___ Supplied data

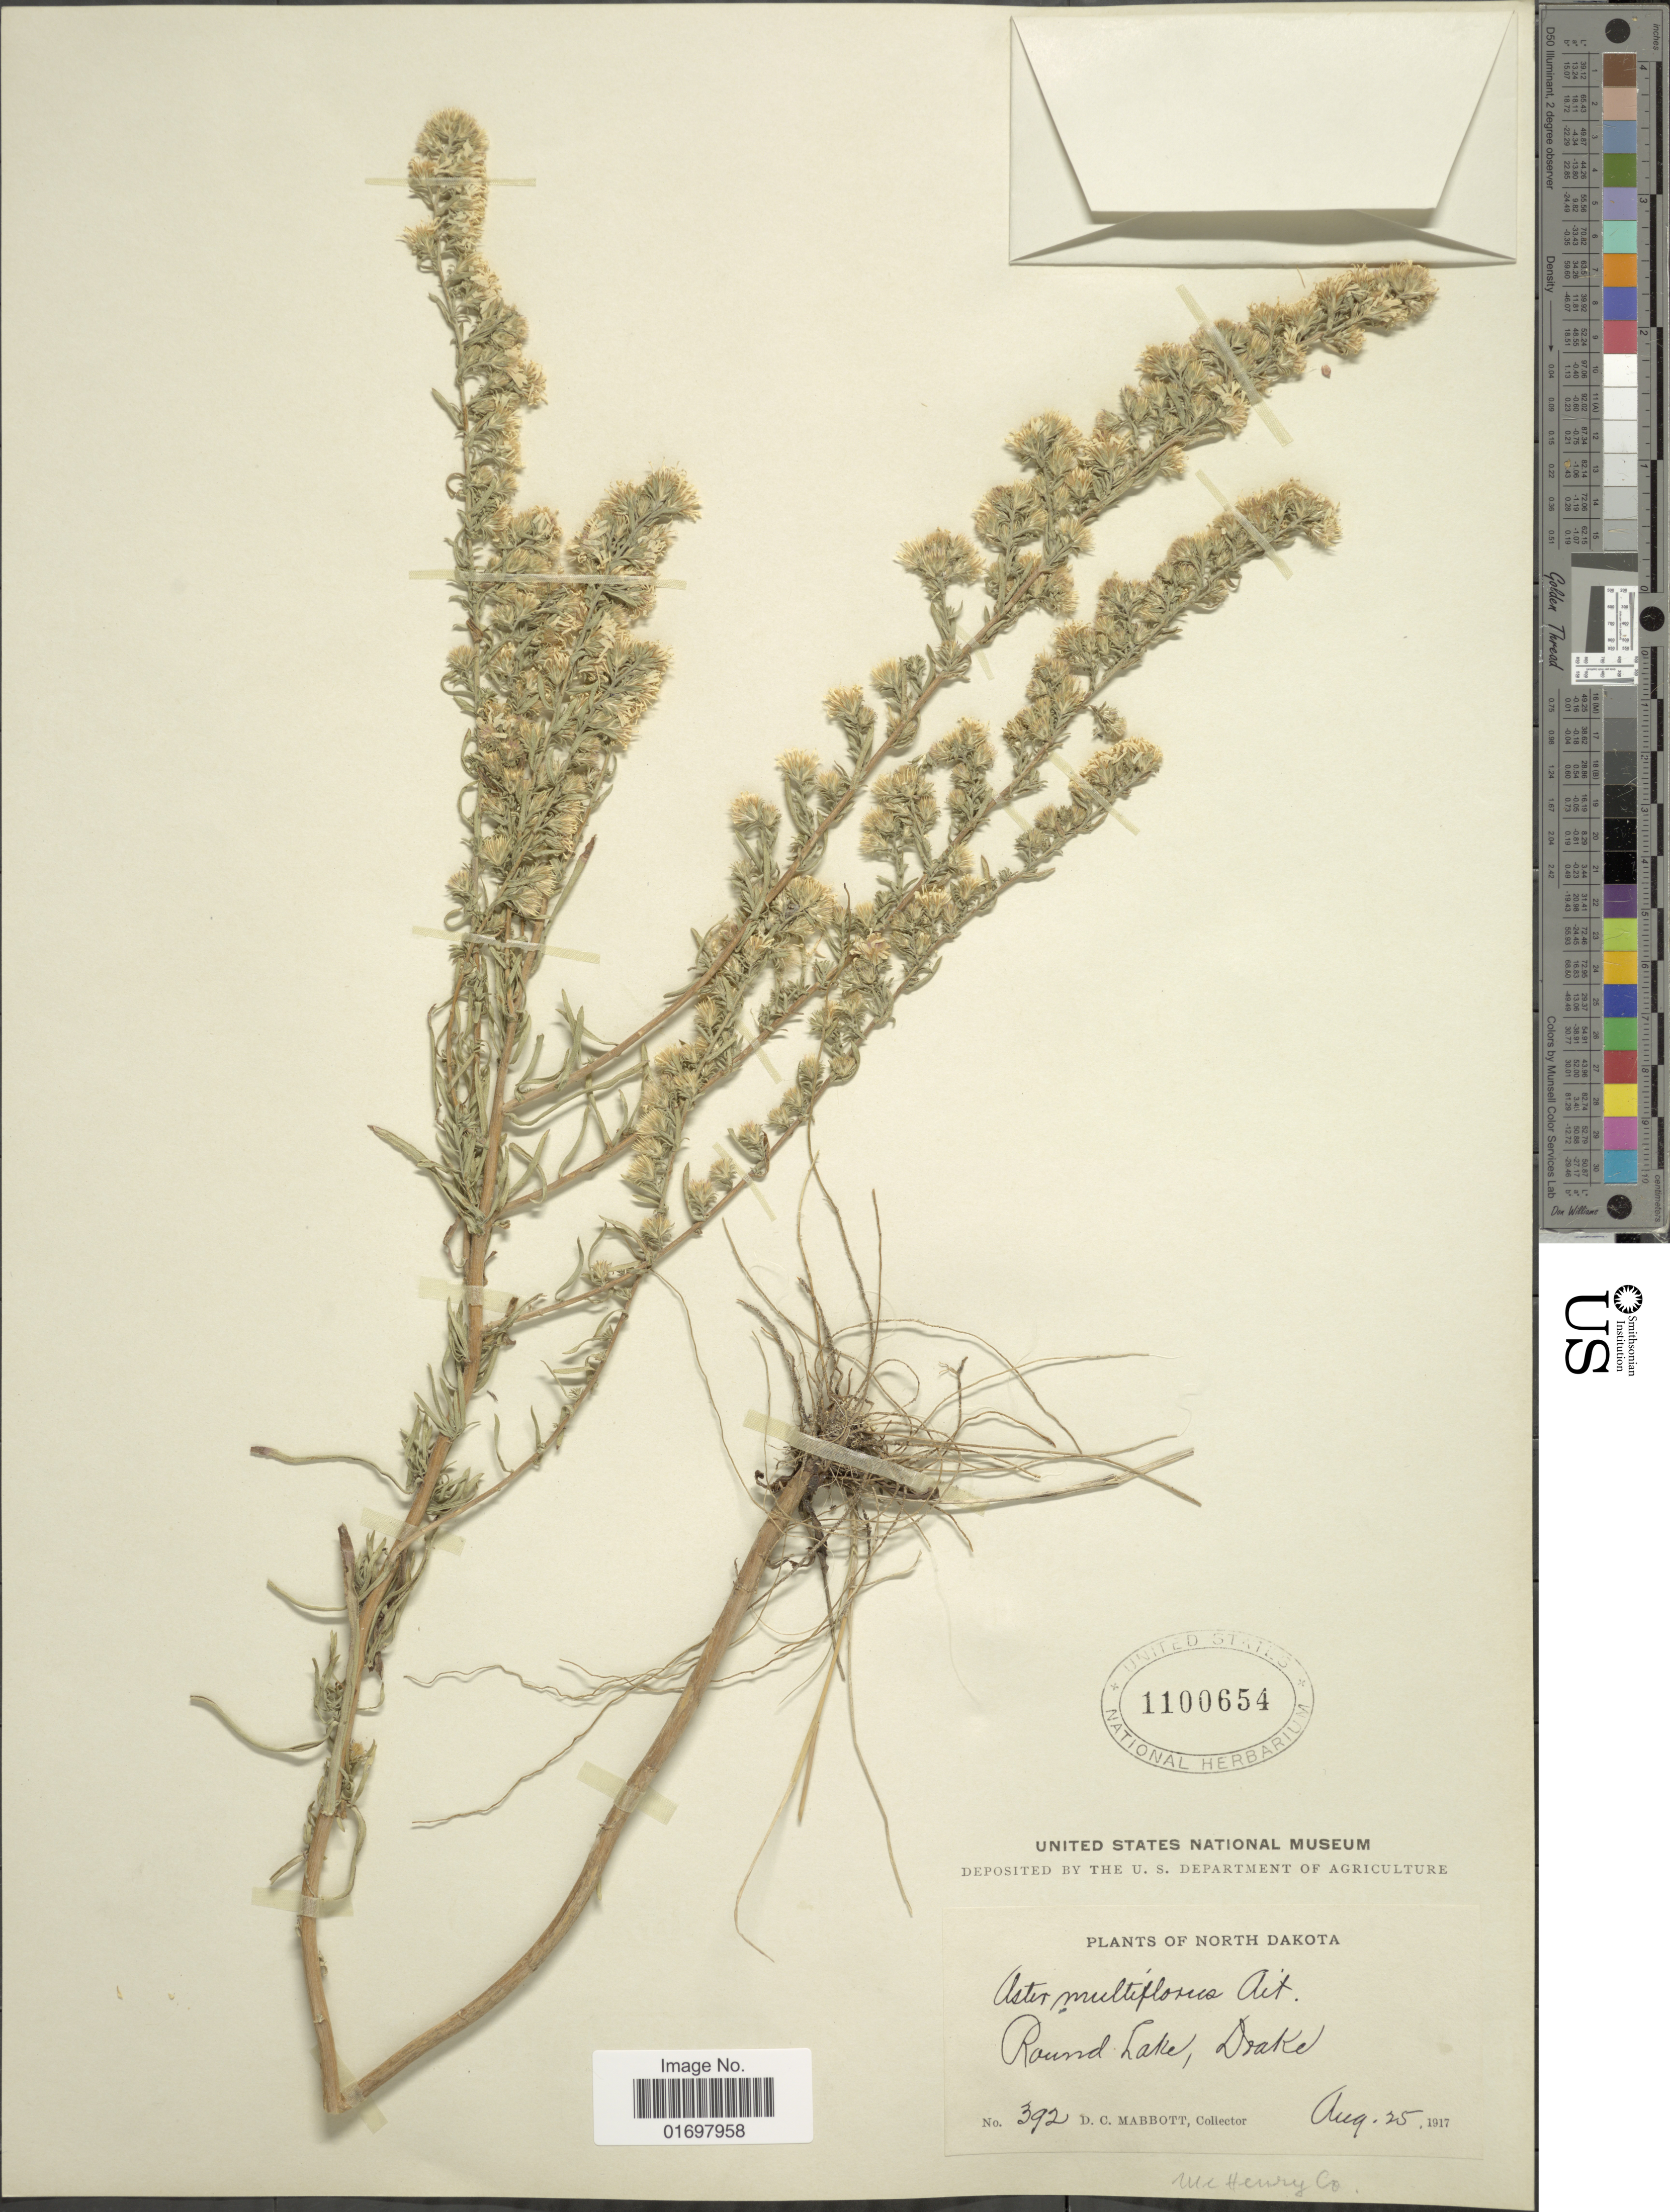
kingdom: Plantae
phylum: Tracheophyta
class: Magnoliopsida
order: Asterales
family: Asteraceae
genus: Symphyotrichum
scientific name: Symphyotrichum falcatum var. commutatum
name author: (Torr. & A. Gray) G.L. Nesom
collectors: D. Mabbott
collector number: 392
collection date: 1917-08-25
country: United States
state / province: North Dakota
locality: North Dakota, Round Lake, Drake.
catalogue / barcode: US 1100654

______
___ Supplied data

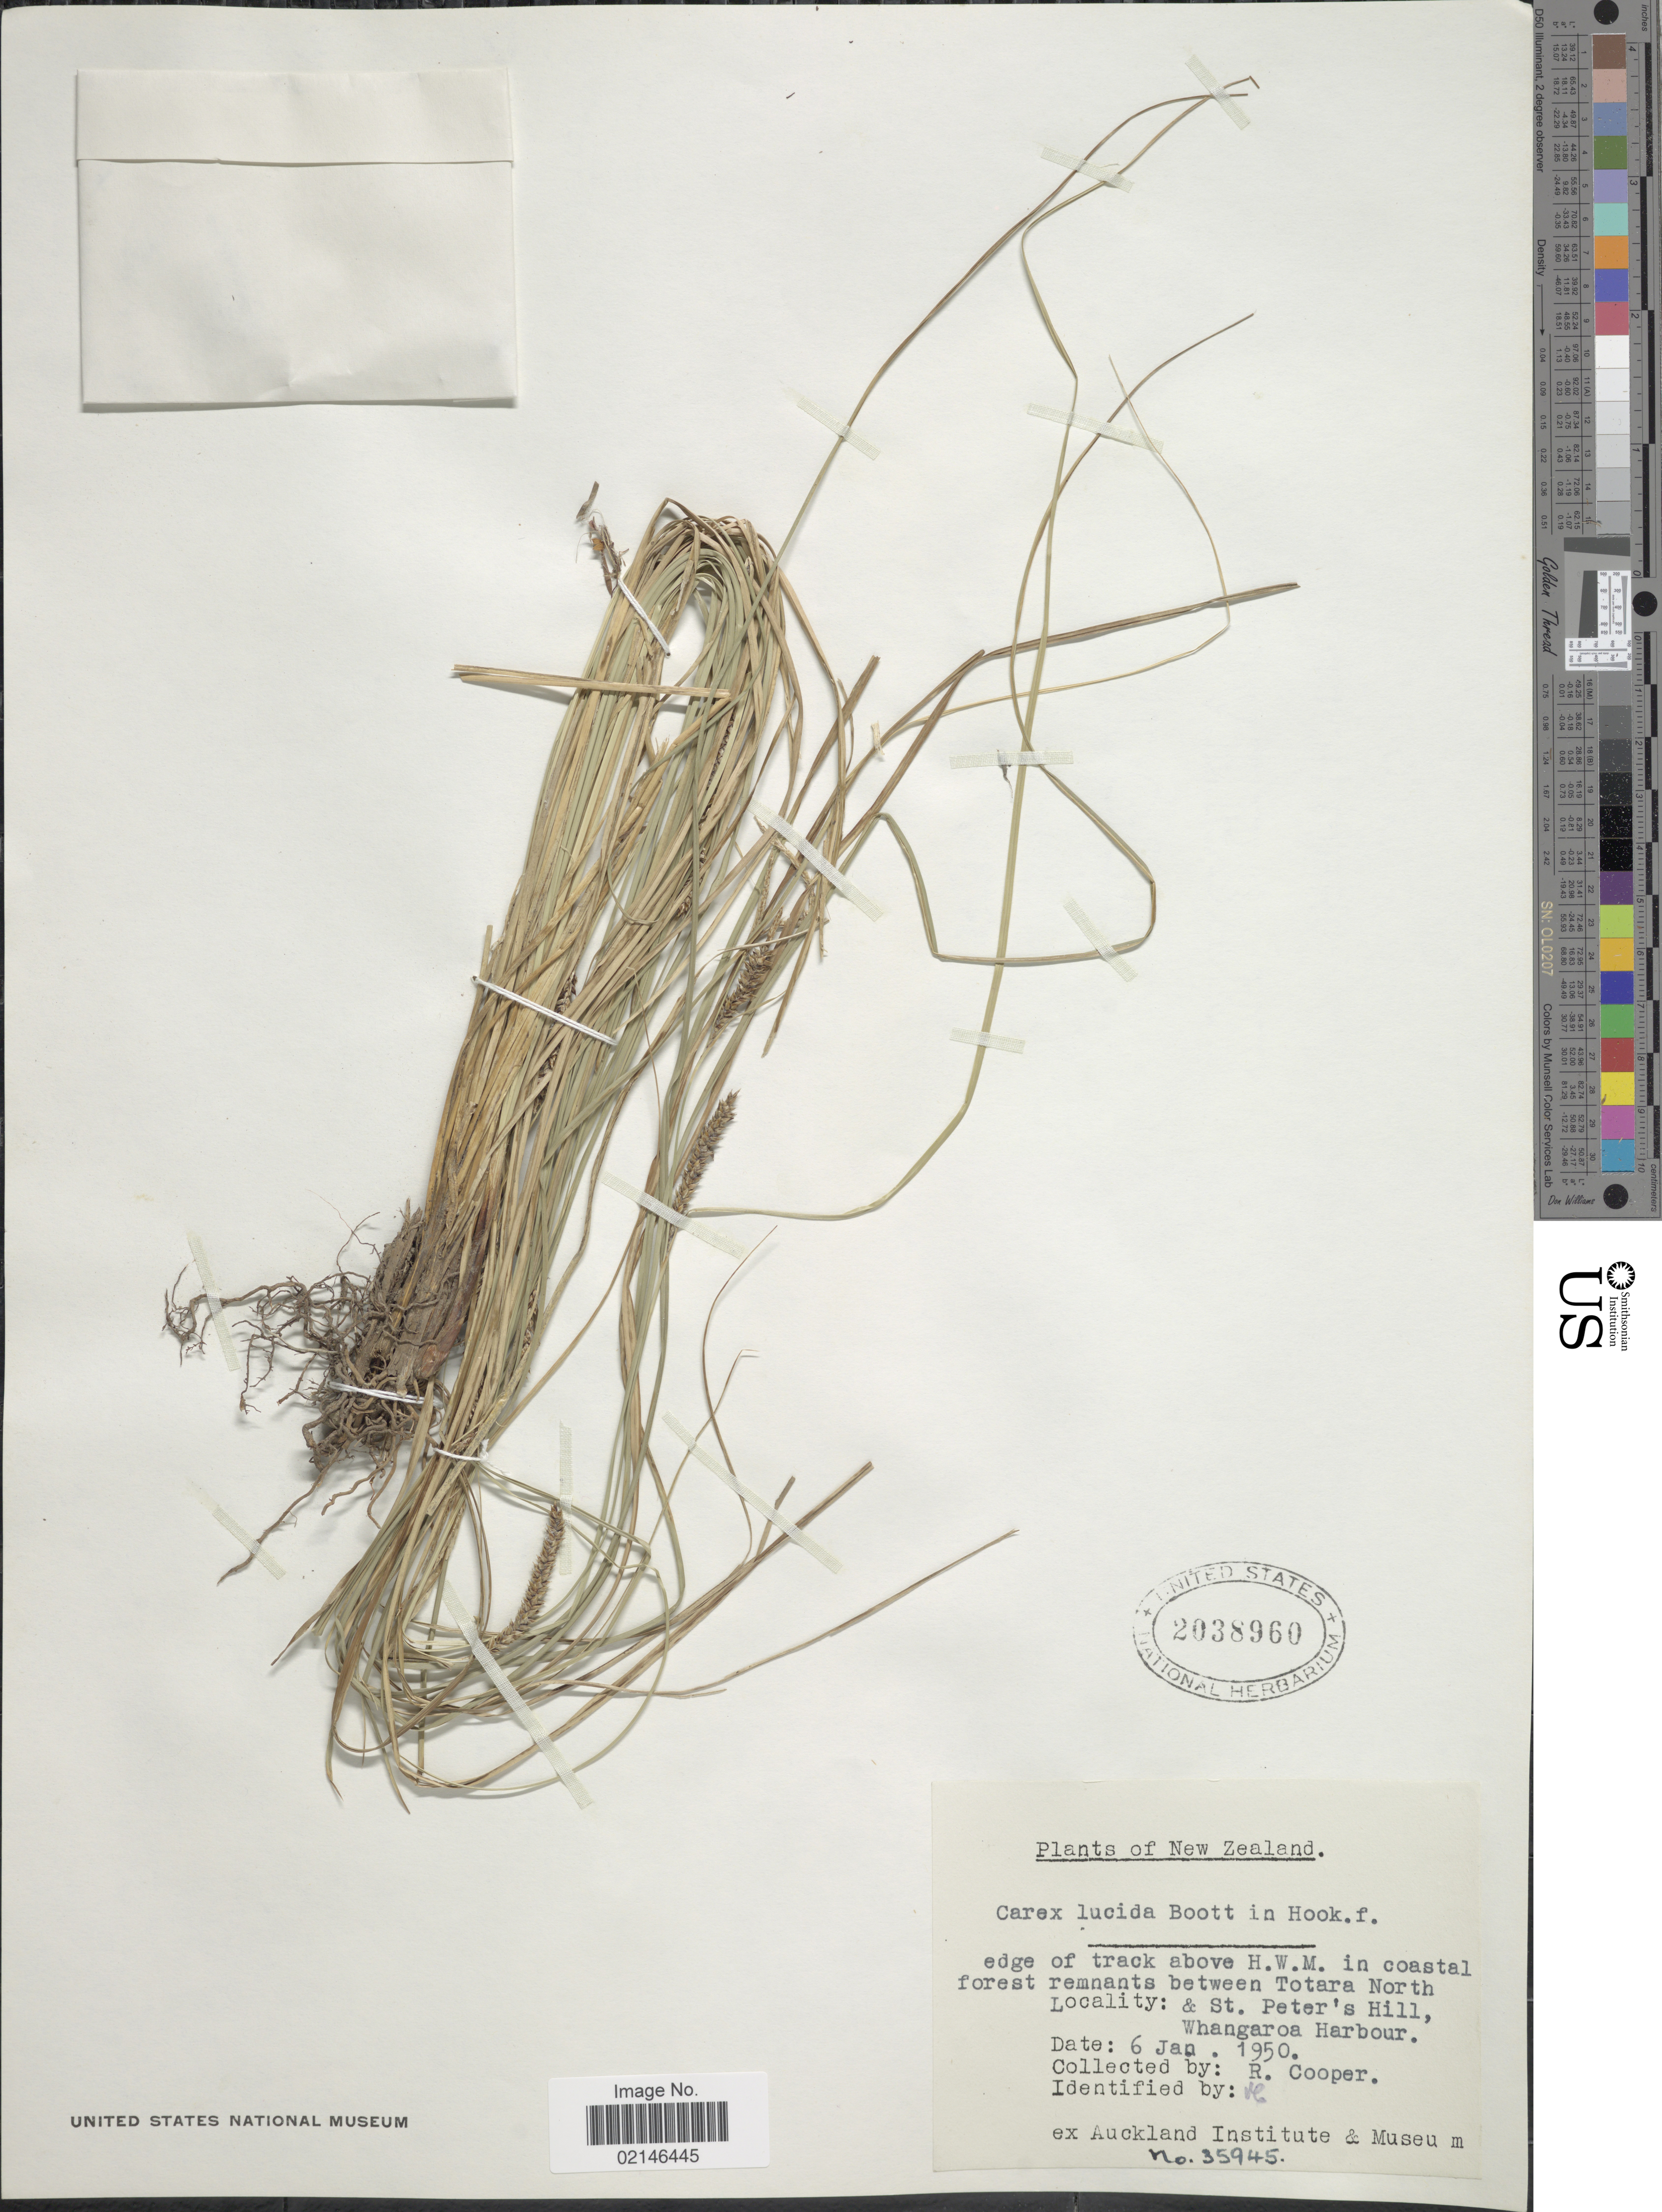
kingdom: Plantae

______

Write out again the part of the listing that opens with the line containing "order: Asterales" and closes with the line containing "locality: North Dakota, Round Lake, Drake.", replacing "collection date" with "date collected" and leaving everything else unchanged.

order: Asterales
family: Asteraceae
genus: Symphyotrichum
scientific name: Symphyotrichum falcatum var. commutatum
name author: (Torr. & A. Gray) G.L. Nesom
collectors: D. Mabbott
collector number: 392
date collected: 1917-08-25
country: United States
state / province: North Dakota
locality: North Dakota, Round Lake, Drake.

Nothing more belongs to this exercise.